In 1975 I arrived in Charlottesville, Virginia, to commence four years of education at Mr. Jefferson’s Academical Village. The following year Jimmy Carter ran for president, and much was made of his southern roots. In years to come Americans would find themselves confronted by caricatures of southern culture, especially on television (think Dukes of Hazzard, although Carter Country remains the model).
One of the earliest efforts to capitalize upon this phenomenon was the publication of a mass-market paperback, How to Speak Southern. It was a humorous effort to acquaint non-southerners with the folkways of the South through explaining how (white) southerners said words and what certain expressions meant. My mother sent me a copy.
Now, folks in Charlottesville didn’t quite speak in the ways described by the book, although in the future I came across some folks in Tennessee and South Carolina who sounded a bit more like the examples in the book. Moreover, now that I’m surrounded by southerners hailing from my wife’s family, one can see both common traits as well as differences (ask Texans if they think they are southern).
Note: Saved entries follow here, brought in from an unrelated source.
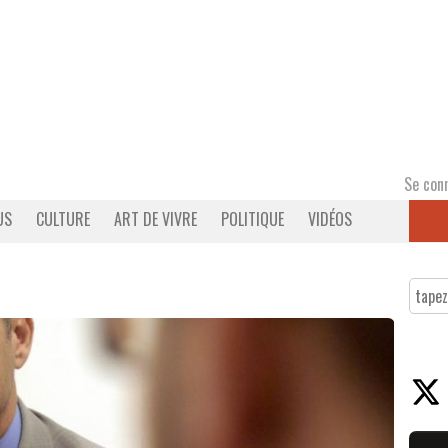
Se con
US
CULTURE
ART DE VIVRE
POLITIQUE
VIDÉOS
I didn’t make much of this book at the time. After all, people have also made fun of how people in New England and New York speak, and non-Long Islanders have always been unhappy that I don’t sound or speak like a stereotypical Long Islander. I was fascinated at how the South was being presented to the rest of the nation, an introduction that played off of how the South came across to the rest of the nation during the late 1950s and 1960s. However, I did not see Virginians as average or representative southerners, something that became more apparent when I lived in Tennessee and South Carolina … experiences that suggested to me just how much variation was concealed or obscured by the term “the South” and “southern.”
Moreover, efforts to establish linguistic identity rooted in cultural heritage can prove problematic. Look at the fallout over the concept of ebonics, a term used to describe a construct of grammar and speaking judged to be uniquely African American. Now known by several different labels, the study of ebonics has had to struggle for legitimacy, especially against efforts to make fun of the whole enterprise.
At times I’ve heard white southerners complain about hearing that they talk “funny,” and I can understand their irritation … although perhaps they should fugetaboutit and move on. Some southern folks laugh about it. But other white southerners take pride in their linguistic identity, as we see here … in this declaration of verbal independence. Now you can spell southern, speak southern, and so on, in eight lessons (I’m waiting for the Rosetta Stone edition).